French TV weather reports apparently include two new climate change graphics:

“We see it as the weather being a still image, and the climate being the film in which this image is featured,” explains Audrey Cerdan, climate editor-in-chief at France Télévisions. “If you just see the still image, but you don’t show the whole movie, you’re not going to understand the still picture.”

The first graphic shows projected global temperature rise, in Celsius, to 8 decimal places:

People watched in real time as the counter ticked over from 1.18749863 Celsius above the pre-industrial level to 1.18749864 C. Now, it’s ticking past 1.2.

The second graphic, climate stripes, shows annual temperature rise at a glance. Here are the global stripes for 1850 through 2023:

Global climate stripes for 1850-2023

I admire the simplicity of this visualization. I suppose it can be attacked both for its choice of color scale and for its choice of baseline average (1960 through 2010, somewhat arbitrarily) but, for a TV audience, those details seem much less important than the instinct conveyed.

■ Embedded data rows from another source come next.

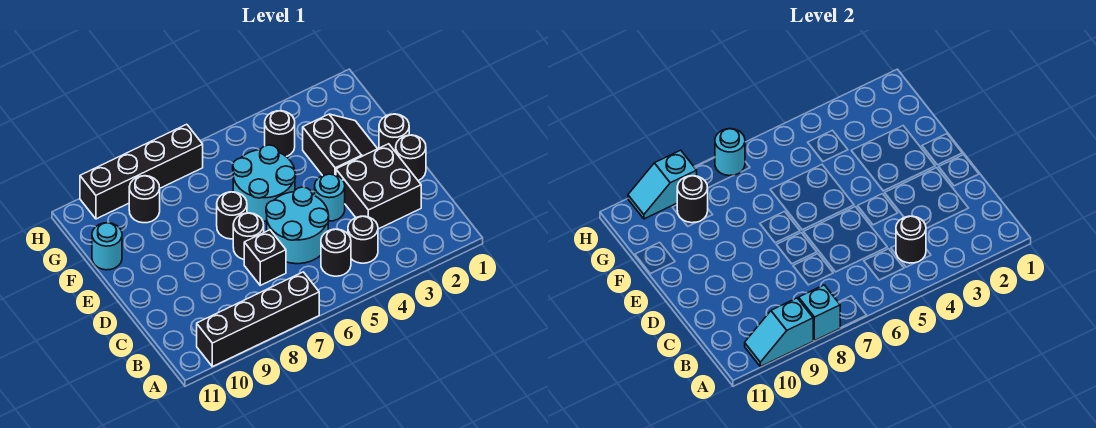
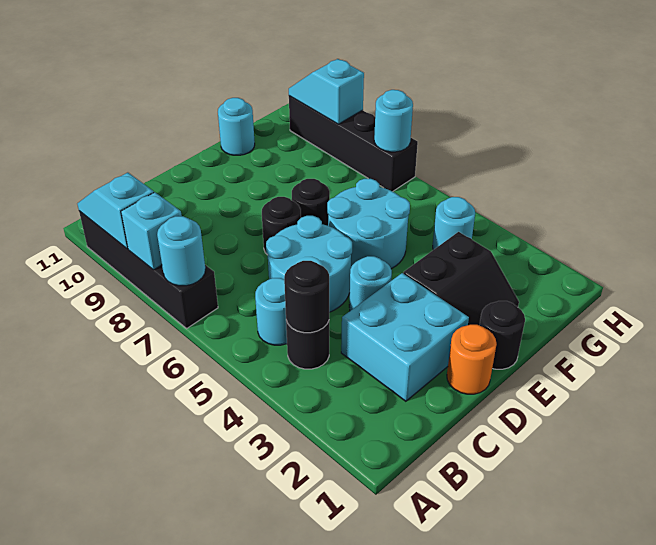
none -> cyan round brick A7 level 2
black round brick B5 level 1 -> cyan round brick B5 level 1
black brick C2:D3 level 1 -> cyan brick C2:D3 level 1
black brick C7 level 1 -> none
black round brick D1 level 1 -> orange round brick D1 level 1
black round brick G4 level 1 -> cyan round brick G4 level 1
black round brick G9 level 1 -> none
black round brick G9 level 2 -> none

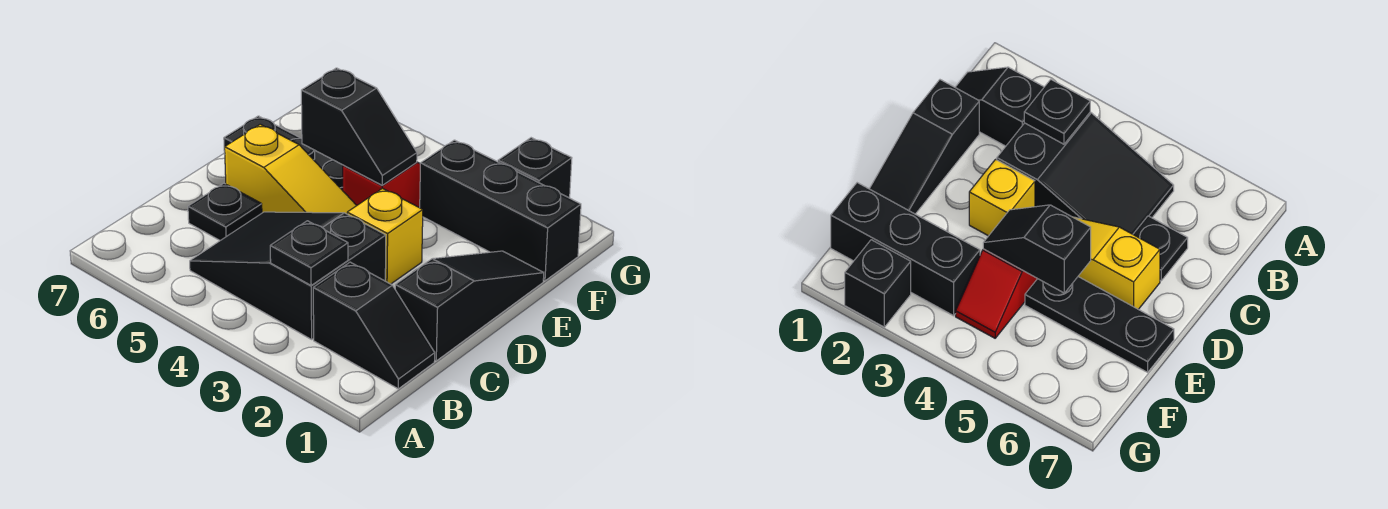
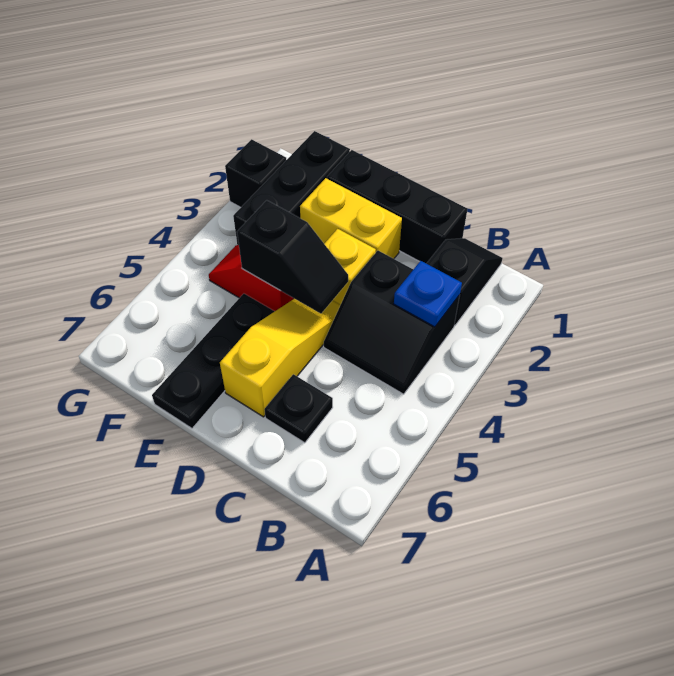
black slope B3:C5 level 1 top 3 -> black slope B3:C4 level 1 top 3
black plate B3 level 2 -> blue plate B3 level 2
black slope C1:E1 level 1 top C -> black brick C1:E1 level 1
none -> yellow brick D2:E2 level 1
black slope E4:E5 level 2 top 5 -> black slope D4:E4 level 2 top E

I wonder what further opportunities there are to raise awareness of climate change through this combination of mass media and simple data visualization?

Molly White, introducing her new project Follow the Crypto:

This website provides a real-time lens into the cryptocurrency industry’s efforts to influence 2024 elections in the United States.

In addition to shedding much needed light on crypto lobbyist spending, Molly’s project is also open source and can theoretically be targeted at unrelated industries. It’d be fun to see someone build a similar dashboard for fossil fuel influence.

Beyond that: I’ve spent a good chunk of 2024 focused on the upcoming Presidential election and have done quite a bit of analysis of FEC data; I still learned a few things by reading the code.

Paul Graham, writing about “The Right Kind of Stubborn”:

The reason the persistent and the obstinate seem similar is that they’re both hard to stop. But they’re hard to stop in different senses. The persistent are like boats whose engines can’t be throttled back. The obstinate are like boats whose rudders can’t be turned.

That feels like a useful analogy.

When I’m at “startup” events in the Seattle region, I tend to — unfairly, I imagine — reduce the stories I’m told to two axes: “commitment to a goal” and “commitment to an implementation”. The entrepreneurs I admire most tend to be highly committed to a clearly articulable goal but only lightly committed to its implementation: for them, implementations are simply hypotheses to test as the business is built.